'Do the fair thing'

State Senate allows defendants to challenge convictions based on junk science

By Peter Vieth
BridgeTower Media Newswires
RICHMOND, VA — After an impassioned plea from a man who spent 33 years in a Virginia prison for a killing he did not commit, a state Senate committee on Jan. 23 gave the go-ahead for a procedure to let defendants challenge convictions based on junk science.

Keith Harward, 62, told legislators it was now-discredited bite mark evidence that helped put him behind bars in 1983.

With a Netflix video crew recording the proceedings, Harward urged passage of Senate Bill 1066, a measure that would allow those claiming innocence to petition the state Court of Appeals, arguing that developments in science now clear them of what they were convicted.

“You have the opportunity today to show the citizens that you want to do the fair thing. That’s all it is – just being fair,” Harward said.

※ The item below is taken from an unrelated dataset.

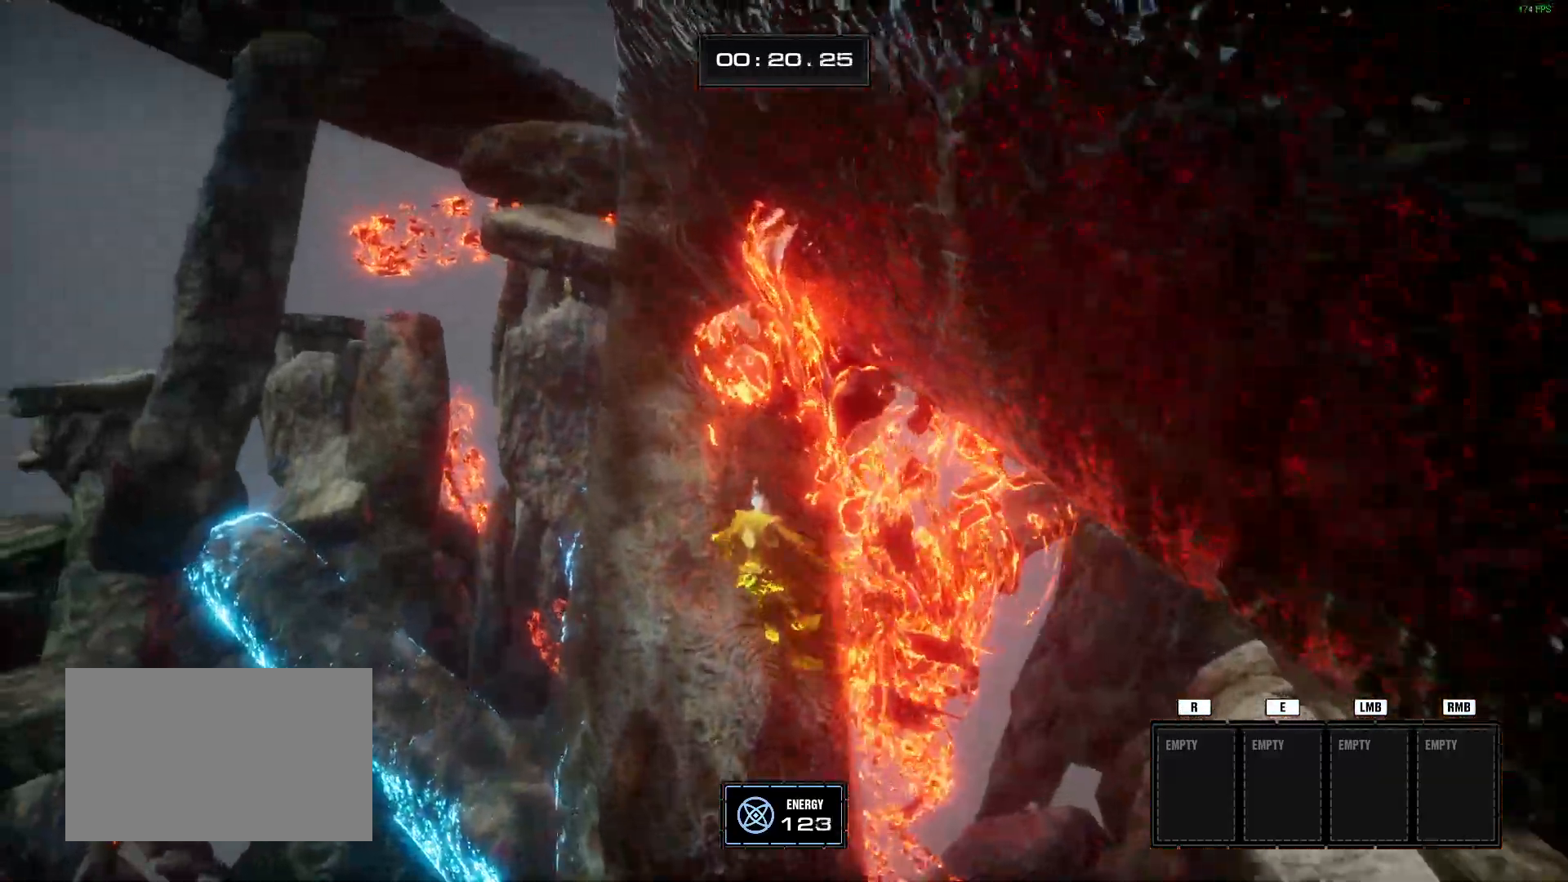
{"keys": ["w"], "mouse": []}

Actual innocence procedure

When a senator questioned whether the procedure for writs of actual innocence doesn’t already address the problem, Senate Courts Committee counsel Steven Benjamin said the actual innocence system does not apply for recent convictions. He spoke in support of the legislation offered by Sen. Bill Stanley, R-Moneta.

“The writ of actual innocence was effective for those who were convicted in the ’70s and the ’80s before forensic DNA was being used in the courtroom... It worked for the old cases, it doesn’t work for anything since about 1990,” Benjamin said.

Harward was cleared by DNA evidence in 2016.

The underlying problem is not a scientific one, Benjamin said.

“The problem is a legal problem, because the law in Virginia values precedent over advances in knowledge,” Benjamin said. “For example, the scientific community long knew that bite mark evidence was invalid, that microscopic hair comparison evidence was invalid. But the courts long ago held that these techniques were admissible. And so, valuing precedent, this evidence continues to be admitted, even today.

“This bill is necessary to address instances in which discredited, invalid, inaccurate science has been admitted and used to convict an innocent person,” Benjamin continued. “This bill is necessary,” he told the senators.


Judges object

But a committee of judges has concerns about procedure, according to a representative of the Supreme Court’s administrative office. She said the junk science bill would disrupt the current scheme whereby innocence claims based on non-biological evidence are heard at the Court of Appeals and biological writs are heard at the Supreme Court.

The judges also had double jeopardy concerns, since the junk science bill would allow retrial at the commonwealth’s discretion. The court representative said her office would be willing to work with drafters of the legislation to deal with concerns.


No limit to petitions

Prosecutors raised issues as well.

Because science is always changing, the bill could allow an unending succession of petitions as new developments come to light, said Michael R. Doucette, executive director of the Virginia Association of Commonwealth’s Attorneys.
“It doesn’t say it has to be a significant or monumental change in science. It could be a minor change in science,” Doucette said. “And so there is literally no limit to the number of petitions that could be filed.”

The committee reported the bill, sending it to the Senate Finance Committee for evaluation of its fiscal impact and with direction for the drafters to work with the Supreme Court on procedure. The only “no” votes came from Sens. Mark D. Obenshain, R-Harrisonburg, and Thomas K. Norment Jr., R-Williamsburg.

A similar bill cleared the Senate but died in the House last year.

Under the bill, a petition to vacate a conviction must contain “specific facts indicating that relevant forensic scientific evidence was not available at the time of the petitioner’s conviction ... through the exercise of reasonable due diligence by the petitioner or that discredited forensic scientific evidence was presented at the petitioner’s conviction...”

The bill would apply only for defendants convicted on pleas of not guilty or an Alford plea. It has a sunset date of July 1, 2024. It would expire on that date unless re-enacted.

The Netflix video crew was recording the proceedings for a documentary series on wrongful convictions, according to a leader with the crew.